Let's take the example of a person's age. The accepted practice is not to give a clue in your resume about your age, but the reader will try to guess how old you are anyway. If, for example, you leave out your years of graduation, it will make your age look like an issue, and the reader may guess that you are older than you are. When I was applying for management positions years ago, my resume made me sound younger than I actually was I had worked for a few years before completing my undergraduate work. It helped my case to put my date of birth in my resume because I wanted employers to know how old I really was.
Look at your own situation to see if putting something in would help your case or not. And remember, it is not always best to follow the rules.
Use The Language Of Your Target Market
Restate your background in terms your target market will understand. Do not use the lingo of your industry or your company. For example, if you want to switch from education to a training position in the corporate world, remember that corporate life does not have "teachers"; it has "trainers" or even "instructors." Consider using these words instead. Do not expect the reader to translate the terminology. Make it easy for him to see how you fit in; let him see that you understand his business.
If you have worked for a major corporation, do not use the company jargon. Use words generally understood in your target market.
Think about how you want to position yourself to the reader, the story you are trying to tell, and how you can make sure the story comes across successfully.

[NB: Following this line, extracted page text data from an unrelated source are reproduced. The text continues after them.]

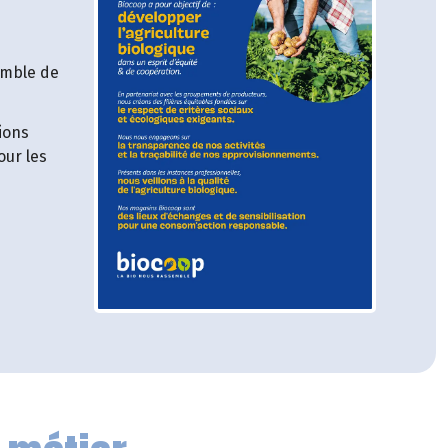
emble de
ions
our les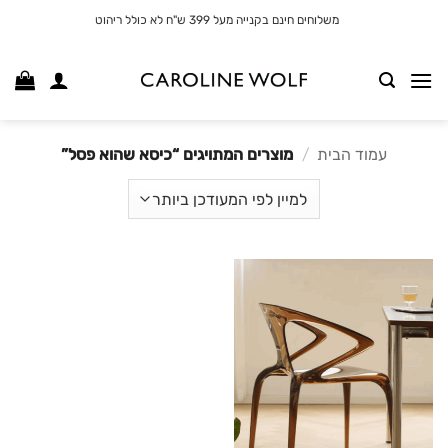
לג
משלוחים חינם בקנייה מעל 399 ש"ח לא כולל ריהוט
תוכן
עמוד הבית
/
מוצרים המתויגים “כיסא שהוא פסל”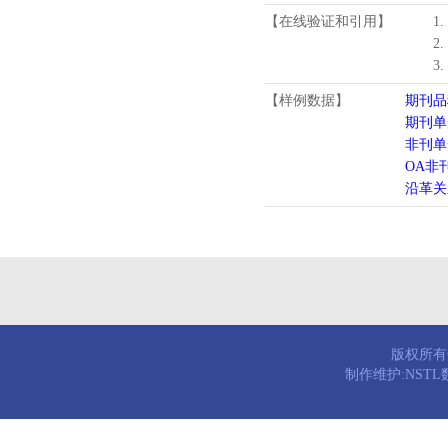
【在线验证和引用】
1
2
3
【样例数据】
期刊品
期刊单
非刊单
OA非
沿革关
版权所有© 
制作维护:NST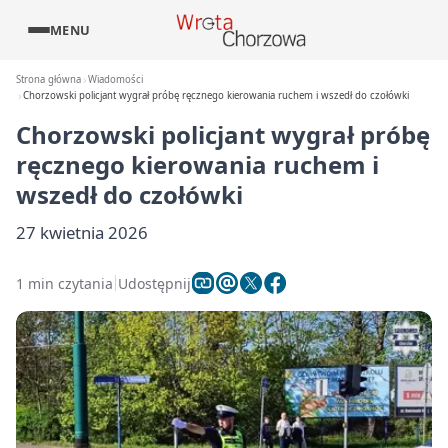
MENU
Strona główna
Wiadomości
Chorzowski policjant wygrał próbę ręcznego kierowania ruchem i wszedł do czołówki
Chorzowski policjant wygrał próbę
ręcznego kierowania ruchem i
wszedł do czołówki
27 kwietnia 2026
1 min czytania
Udostępnij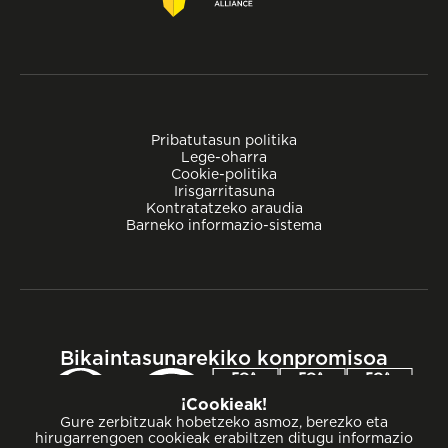
Pribatutasun politika
Lege-oharra
Cookie-politika
Irisgarritasuna
Kontratatzeko araudia
Barneko informazio-sistema
Bikaintasunarekiko konpromisoa
¡Cookieak!
Gure zerbitzuak hobetzeko asmoz, berezko eta
hirugarrengoen cookieak erabiltzen ditugu informazio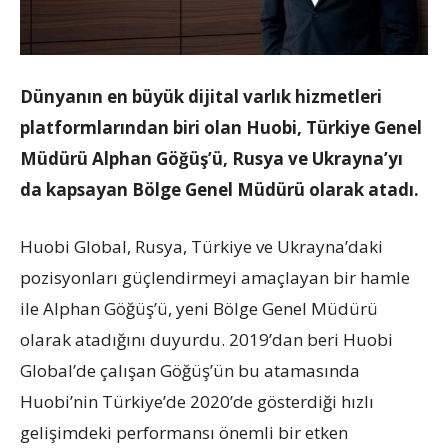
Dünyanın en büyük dijital varlık hizmetleri
platformlarından biri olan Huobi, Türkiye Genel
Müdürü Alphan Göğüş’ü, Rusya ve Ukrayna’yı
da kapsayan Bölge Genel Müdürü olarak atadı.
Huobi Global, Rusya, Türkiye ve Ukrayna’daki
pozisyonları güçlendirmeyi amaçlayan bir hamle
ile Alphan Göğüş’ü, yeni Bölge Genel Müdürü
olarak atadığını duyurdu. 2019’dan beri Huobi
Global’de çalışan Göğüş’ün bu atamasında
Huobi’nin Türkiye’de 2020’de gösterdiği hızlı
gelişimdeki performansı önemli bir etken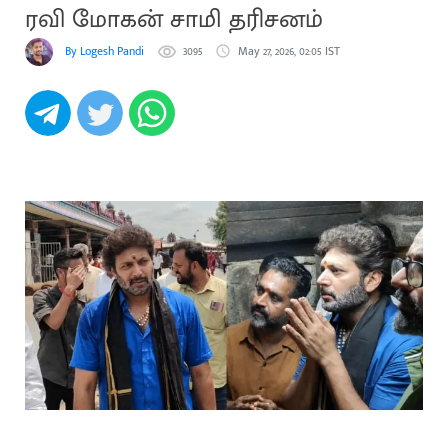
ரவி மோகன் சாமி தரிசனம்
By Logesh Pandi
3095
May 27, 2026, 02:05 IST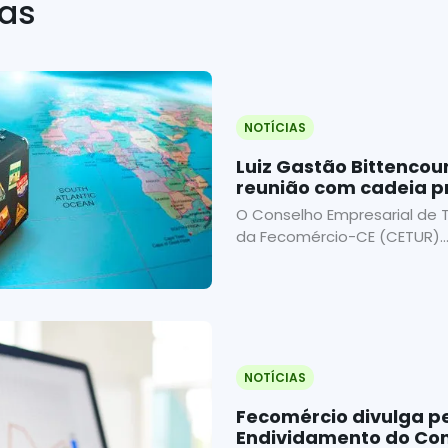
ias
NOTÍCIAS
Luiz Gastão Bittencour
reunião com cadeia p
Turismo
O Conselho Empresarial de 
da Fecomércio-CE (CETUR)..
NOTÍCIAS
Fecomércio divulga p
Endividamento do Co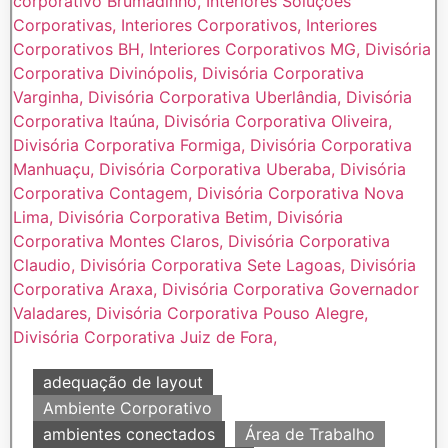
adequação de layout
Ambiente Corporativo
ambientes conectados
Área de Trabalho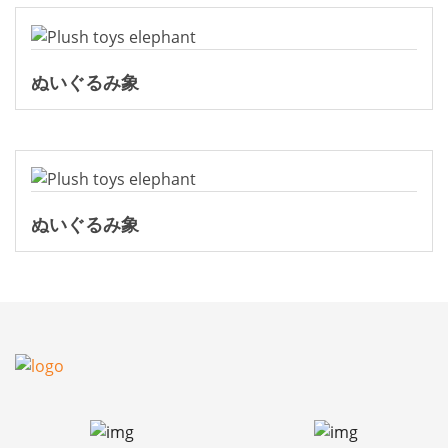
ぬいぐるみ象
ぬいぐるみ象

Resumes For People With "Nothing To Offer"
Recent college graduates, housewives, and those with very little or very low level work experience often feel as though they have nothing to offer. They think if they had better experience, they would have no trouble writing a resume.
They are wrong. Even the most highly accomplished executives have a great deal of difficulty preparing their own resumes. Resume preparation is a skill just as marketing or finance is a skill, and it is not something executives have to do every day on their jobs.
You are probably not competing with high powered executives. Therefore, it doesn't matter that you haven't run a division of six hundred people. If you had run that division, you'd have other problems in preparing your resume. It's better for each of us, no matter what our experiences, to think that we have done OK considering where we came from. Our experiences have made us what we are today, and that's not so bad. We should be thankful and be proud of whomever we are, and make the most of it. We should each strive executive, young person, housewife to uncover our special gifts and contributions, and let the world know about them.
On a national TV program, I was once asked to take an "ordinary housewife" and develop a resume for her. It was promoted as something akin to magic: can Kate make this nothing into someone? The producers picked a woman who had been at home for twenty years that would be a good one! Sight unseen (just like magic), I phone interviewed the woman and developed a great resume for her.
Afterward, people said it wasn't fair: we should have picked someone who really had nothing to offer. Of course, in real life, most housewives are not sitting home doing nothing for twenty years. When a counselor helps a person, the counselor can find the things that person has to offer. Every housewife, every young person, has done things. With an open mind and the right help, they can present these things well in a resume.